[Joint position lists]
^^^^^^^^
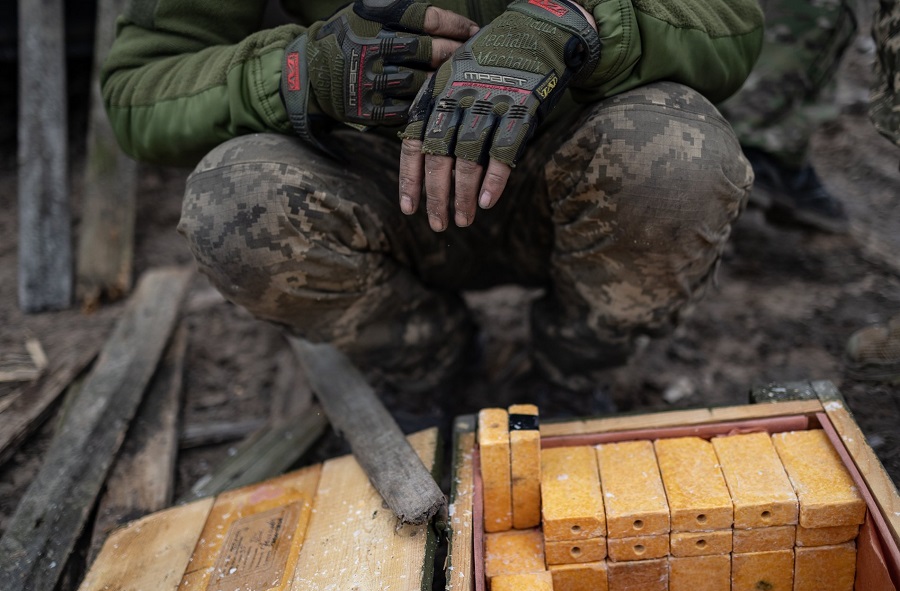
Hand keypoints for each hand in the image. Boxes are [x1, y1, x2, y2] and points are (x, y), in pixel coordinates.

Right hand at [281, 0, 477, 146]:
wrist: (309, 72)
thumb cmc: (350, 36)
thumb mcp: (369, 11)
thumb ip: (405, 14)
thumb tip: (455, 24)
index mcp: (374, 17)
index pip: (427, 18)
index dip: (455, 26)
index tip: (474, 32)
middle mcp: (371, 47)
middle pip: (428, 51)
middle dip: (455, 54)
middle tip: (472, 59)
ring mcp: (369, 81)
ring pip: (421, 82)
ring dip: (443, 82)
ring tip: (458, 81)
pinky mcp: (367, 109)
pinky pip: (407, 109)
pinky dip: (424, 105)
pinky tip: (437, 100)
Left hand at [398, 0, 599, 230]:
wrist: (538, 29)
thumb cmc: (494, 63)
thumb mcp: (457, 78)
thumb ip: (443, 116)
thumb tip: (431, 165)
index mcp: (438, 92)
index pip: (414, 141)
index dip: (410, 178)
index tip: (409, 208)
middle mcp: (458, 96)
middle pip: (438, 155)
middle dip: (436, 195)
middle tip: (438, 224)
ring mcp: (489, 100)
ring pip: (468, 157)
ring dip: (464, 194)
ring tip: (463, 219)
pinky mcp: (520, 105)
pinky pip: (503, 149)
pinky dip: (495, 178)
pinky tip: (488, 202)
^^^^^^^^
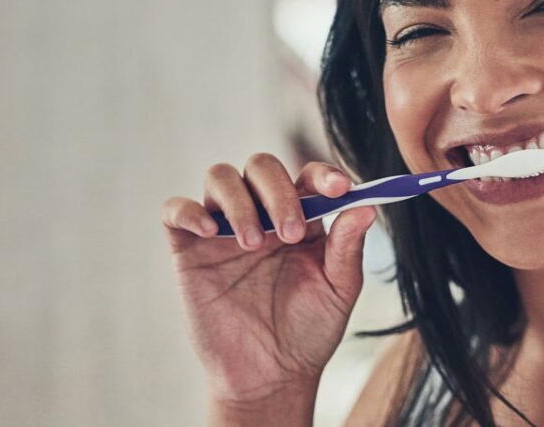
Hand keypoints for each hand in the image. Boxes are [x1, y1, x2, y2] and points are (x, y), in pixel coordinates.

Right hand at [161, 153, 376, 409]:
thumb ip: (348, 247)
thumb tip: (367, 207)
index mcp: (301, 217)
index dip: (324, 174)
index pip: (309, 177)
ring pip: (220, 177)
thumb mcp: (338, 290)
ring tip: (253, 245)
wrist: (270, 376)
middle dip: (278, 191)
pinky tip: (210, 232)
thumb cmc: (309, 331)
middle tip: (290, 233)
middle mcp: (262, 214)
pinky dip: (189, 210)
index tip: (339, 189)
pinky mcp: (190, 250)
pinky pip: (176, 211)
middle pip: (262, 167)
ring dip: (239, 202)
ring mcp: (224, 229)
^^^^^^^^
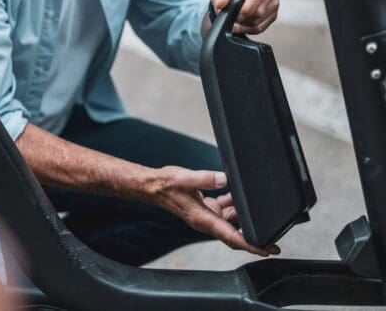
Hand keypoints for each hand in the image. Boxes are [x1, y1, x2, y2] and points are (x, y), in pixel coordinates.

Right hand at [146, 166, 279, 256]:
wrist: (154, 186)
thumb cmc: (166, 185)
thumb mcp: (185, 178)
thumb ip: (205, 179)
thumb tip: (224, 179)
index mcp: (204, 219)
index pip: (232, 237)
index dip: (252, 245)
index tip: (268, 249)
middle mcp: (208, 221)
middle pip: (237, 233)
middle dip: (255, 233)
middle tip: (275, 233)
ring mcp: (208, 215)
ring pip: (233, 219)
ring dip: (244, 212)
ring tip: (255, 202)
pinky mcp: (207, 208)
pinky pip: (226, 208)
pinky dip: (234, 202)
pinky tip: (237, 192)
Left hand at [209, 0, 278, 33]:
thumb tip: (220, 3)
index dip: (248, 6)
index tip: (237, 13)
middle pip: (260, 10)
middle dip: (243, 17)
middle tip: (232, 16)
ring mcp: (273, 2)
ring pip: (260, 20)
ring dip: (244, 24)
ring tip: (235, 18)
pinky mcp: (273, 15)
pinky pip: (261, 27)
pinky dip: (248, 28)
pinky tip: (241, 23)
^^^^^^^^
[What to work on] Wherever a line above contains "Right", copy that line.

[Solution]
Right hand at [281, 0, 477, 146]:
Right hand at [161, 153, 376, 409]:
Right hand at [146, 166, 279, 256]:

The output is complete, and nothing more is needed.